Figure 2.

Sirtuin 2 (SIRT2) deficiency does not affect proliferation and cytokine response of splenocytes and IFNγ production in mice challenged with toxic shock syndrome toxin-1 (TSST-1). (A,B) SIRT2^+/+ and SIRT2^−/− splenocytes were incubated for 48 h with lipopolysaccharide (LPS) (5 µg/ml), CpG (2 µg/ml), concanavalin A (5 µg/ml), anti-CD3/CD28 antibodies (1 µg/ml), phytohemagglutinin (PHA) (10 µg/ml), TSST-1 (2 µg/ml), and staphylococcal enterotoxin B (SEB) (5 µg/ml).
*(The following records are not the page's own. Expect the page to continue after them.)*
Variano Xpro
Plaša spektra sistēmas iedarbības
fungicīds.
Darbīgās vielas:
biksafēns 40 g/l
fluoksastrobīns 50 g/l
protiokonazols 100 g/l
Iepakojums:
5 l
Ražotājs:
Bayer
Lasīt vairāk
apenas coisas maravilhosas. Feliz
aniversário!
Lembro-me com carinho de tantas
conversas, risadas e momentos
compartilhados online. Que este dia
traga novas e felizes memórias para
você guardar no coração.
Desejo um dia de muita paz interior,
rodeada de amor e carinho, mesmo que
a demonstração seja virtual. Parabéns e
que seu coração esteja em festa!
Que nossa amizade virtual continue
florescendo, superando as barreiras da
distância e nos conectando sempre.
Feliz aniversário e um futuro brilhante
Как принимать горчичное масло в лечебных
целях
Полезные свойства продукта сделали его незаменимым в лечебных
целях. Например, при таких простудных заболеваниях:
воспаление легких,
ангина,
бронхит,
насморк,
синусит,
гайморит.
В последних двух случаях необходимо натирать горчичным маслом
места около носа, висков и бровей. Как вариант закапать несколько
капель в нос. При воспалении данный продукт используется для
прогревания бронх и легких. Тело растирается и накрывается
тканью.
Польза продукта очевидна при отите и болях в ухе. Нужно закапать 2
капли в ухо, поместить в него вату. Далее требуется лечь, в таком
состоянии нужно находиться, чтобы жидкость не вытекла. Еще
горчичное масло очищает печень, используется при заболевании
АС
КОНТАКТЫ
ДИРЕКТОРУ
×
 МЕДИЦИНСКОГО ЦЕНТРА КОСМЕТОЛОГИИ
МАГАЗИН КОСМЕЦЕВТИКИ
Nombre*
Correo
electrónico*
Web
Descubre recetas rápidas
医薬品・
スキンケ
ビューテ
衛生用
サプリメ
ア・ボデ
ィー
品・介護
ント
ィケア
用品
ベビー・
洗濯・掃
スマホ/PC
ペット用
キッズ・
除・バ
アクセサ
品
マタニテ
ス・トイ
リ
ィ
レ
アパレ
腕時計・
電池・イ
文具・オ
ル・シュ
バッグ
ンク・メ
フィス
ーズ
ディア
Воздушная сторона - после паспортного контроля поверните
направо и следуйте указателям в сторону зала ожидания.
Proliferation was measured by ³H-thymidine incorporation (A) while IL-2 and IFNγ concentrations in cell culture supernatants were quantified by ELISA (B). Data are means ± SD of triplicate samples from one experiment performed with four mice and are representative of two experiments (*P < 0.05). (C) SIRT2^+/+ and SIRT2^−/− mice (n = 8 per group) were injected with TSST-1 (0.5 mg/kg i.p.). Blood was collected after 0, 8, and 24 h to quantify IFNγ concentrations. Data are means ± SD. P > 0.5 for all time points. (D) SIRT2^+/+ and SIRT2^−/− splenocytes were incubated for 48 h with LPS, CpG, concanavalin A, anti-CD3/CD28 antibodies, PHA, TSST-1, and SEB. TNF, IL-6, IL-10, IL-12p70, CCL3 (MIP-1α), CCL4 (MIP-1β), and CCL5 (RANTES) were quantified by Luminex. Data (in pg/ml) are means ± SD of one experiment performed with three mice. CCL3 values in response to anti-CD3/CD8 were over the upper limit of detection of the assay (*P < 0.05).